Io prima di te
Il primo che vediamo in scena è il Sam Claflin della saga Hunger games nei panni di Will Traynor, facoltoso banchiere dall’animo avventuroso abituato a vivere la propria esistenza al massimo, ma che, immediatamente, rimane coinvolto in un tragico incidente destinato a costringerlo su una sedia a rotelle e con il corpo quasi completamente paralizzato.
Anticipando l’arrivo della giovane Louisa Clark detta Lou nella grande tenuta dei Traynor, la quale, perduto il posto di cameriera e facente parte di una famiglia che può contare unicamente sulle entrate portate da lei, accetta proprio di lavorare come badante al servizio del disabile.
La Lou cui concede anima e corpo la Emilia Clarke della serie televisiva Il trono di spade come pure il Charles Dance impegnato ad incarnare il padre del protagonista; quest’ultimo non indifferente alla personalità frizzante ed alla natura semplice della ragazza, tanto da diventare entrambi ciò di cui l’altro necessita.
Perché, mentre vanno insieme ad assistere a concerti di musica classica e lei comincia anche a visionare film sottotitolati, è la loro mutazione atta a condurli ad imparare a conoscersi meglio ad essere privilegiata dalla regista Thea Sharrock – proveniente dal teatro e dal piccolo schermo – nel trasporre in fotogrammi l’omonimo romanzo best seller scritto da Jojo Moyes.
Un rapporto che, in fin dei conti, non incarna altro che l’ennesimo incontro-scontro tra due diverse classi sociali, in questo caso individuante i suoi maggiori pregi nei due funzionali interpreti e in indispensabili dosi d’ironia (che non guasta mai).
Pregi capaci di rendere piacevole la visione, però, solamente fino ad un certo punto; in quanto, se da una parte un evidente infiacchimento della narrazione non manca di lasciarsi avvertire in anticipo rispetto alla metà dell’operazione, dall’altra rappresenta soltanto il meno importante dei difetti su cui focalizzare l’attenzione.
Del resto, trattandosi di una produzione sfornata da una major, difficilmente vi si possono individuare pecche relative al lato tecnico-artistico; mentre, a cominciare dalla continua, sfrontata esaltazione a tutti i costi della ricchezza quale ingrediente della felicità (compreso l’inaccettabile epilogo), vi è non poco da tirare in ballo per contrastare addirittura la definizione della già citata Sharrock: “In sostanza, questa è una storia sul potere dell’amore e di come ci trasforma”.
Tanto che sorgerebbe spontaneo chiederle se, nel caso in cui il lui in questione fosse stato tutt’altro che bello e miliardario, la love story avrebbe comunque potuto prendere forma.
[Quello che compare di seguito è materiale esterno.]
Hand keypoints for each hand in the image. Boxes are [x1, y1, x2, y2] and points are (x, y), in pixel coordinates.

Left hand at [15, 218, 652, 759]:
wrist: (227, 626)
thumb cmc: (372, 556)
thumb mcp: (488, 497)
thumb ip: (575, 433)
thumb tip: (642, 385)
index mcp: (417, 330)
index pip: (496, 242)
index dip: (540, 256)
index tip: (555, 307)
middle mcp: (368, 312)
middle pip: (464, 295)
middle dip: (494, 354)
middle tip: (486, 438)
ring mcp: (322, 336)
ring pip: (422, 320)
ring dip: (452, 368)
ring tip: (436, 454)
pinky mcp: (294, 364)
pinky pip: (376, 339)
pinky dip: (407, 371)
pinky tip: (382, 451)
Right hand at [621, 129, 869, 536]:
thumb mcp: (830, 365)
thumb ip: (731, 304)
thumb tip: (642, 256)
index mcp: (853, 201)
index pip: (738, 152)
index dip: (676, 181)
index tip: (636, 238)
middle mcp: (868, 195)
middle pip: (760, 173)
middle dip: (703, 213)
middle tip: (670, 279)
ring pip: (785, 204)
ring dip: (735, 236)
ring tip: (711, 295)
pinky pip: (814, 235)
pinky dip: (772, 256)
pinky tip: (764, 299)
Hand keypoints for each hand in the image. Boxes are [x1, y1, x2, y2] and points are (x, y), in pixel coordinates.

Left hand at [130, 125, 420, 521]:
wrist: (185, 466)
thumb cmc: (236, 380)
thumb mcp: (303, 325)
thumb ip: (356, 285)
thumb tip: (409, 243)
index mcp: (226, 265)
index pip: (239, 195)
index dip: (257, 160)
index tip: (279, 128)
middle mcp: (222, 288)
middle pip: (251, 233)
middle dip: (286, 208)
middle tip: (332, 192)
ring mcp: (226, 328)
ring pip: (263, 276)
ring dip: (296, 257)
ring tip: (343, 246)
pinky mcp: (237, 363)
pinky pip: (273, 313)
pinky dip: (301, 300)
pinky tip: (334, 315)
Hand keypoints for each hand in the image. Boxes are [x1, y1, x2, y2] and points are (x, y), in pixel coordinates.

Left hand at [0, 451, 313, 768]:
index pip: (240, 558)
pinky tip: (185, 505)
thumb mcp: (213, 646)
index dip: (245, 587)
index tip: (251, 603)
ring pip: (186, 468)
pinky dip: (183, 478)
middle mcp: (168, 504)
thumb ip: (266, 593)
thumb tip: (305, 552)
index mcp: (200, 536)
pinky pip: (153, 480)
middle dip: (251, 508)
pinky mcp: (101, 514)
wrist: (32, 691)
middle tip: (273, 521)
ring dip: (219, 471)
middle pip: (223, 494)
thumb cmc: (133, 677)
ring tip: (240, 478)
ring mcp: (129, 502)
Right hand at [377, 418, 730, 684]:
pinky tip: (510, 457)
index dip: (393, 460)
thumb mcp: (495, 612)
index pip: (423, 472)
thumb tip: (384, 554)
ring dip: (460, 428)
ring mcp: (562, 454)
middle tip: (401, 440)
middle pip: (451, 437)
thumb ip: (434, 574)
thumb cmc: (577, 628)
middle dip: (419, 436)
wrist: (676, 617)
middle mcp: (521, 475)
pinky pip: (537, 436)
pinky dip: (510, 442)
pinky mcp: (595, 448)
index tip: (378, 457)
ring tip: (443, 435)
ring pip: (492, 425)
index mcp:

Considerando soprattutto il fatto che non siamo più nell’epoca in cui il benestante Ryan O’Neal rimaneva fino alla fine accanto alla modesta studentessa Ali MacGraw malata di leucemia e neppure in quella che fece dell’affarista Richard Gere e della prostituta Julia Roberts i volti-idoli del romanticismo in commedia; bensì nel millennio cinematografico che, figlio di Sex & the city e di tutta la sua tanto moderna quanto retrograda filosofia femminista mirata a rifilare furbescamente storie d’amore legate più alla consistenza del portafogli e delle prestazioni sessuali che alla grandezza del cuore, illude le spettatrici maggiormente influenzabili perfino di trovarsi dinanzi ad una commovente vicenda sentimentale quando una illibata precaria si lascia sottomettere da un più che agiato sadomasochista.
Una filosofia che abbraccia, a suo modo, anche Io prima di te, che arriva a sfiorare il più offensivo classismo proto-capitalista, come se non bastasse, nel porre pensieri relativi all’eutanasia nella testa di un abbiente personaggio che, nonostante la triste situazione, dovrebbe affrontarla nella stessa maniera in cui, nella vita reale, resistono persone molto più sfortunate dal punto di vista economico e sociale.
Aspetto che passerà sicuramente inosservato agli occhi di quella fetta di pubblico – non necessariamente costituita dal gentil sesso – che continuerà a versare lacrime quando il lungometraggio occuperà i caldi palinsesti tv estivi (per i quali sembra più adatto), regalando la immorale favoletta a tante casalinghe disperate... così rimaniamo in tema di danni arrecati dal tubo catodico alla Settima arte.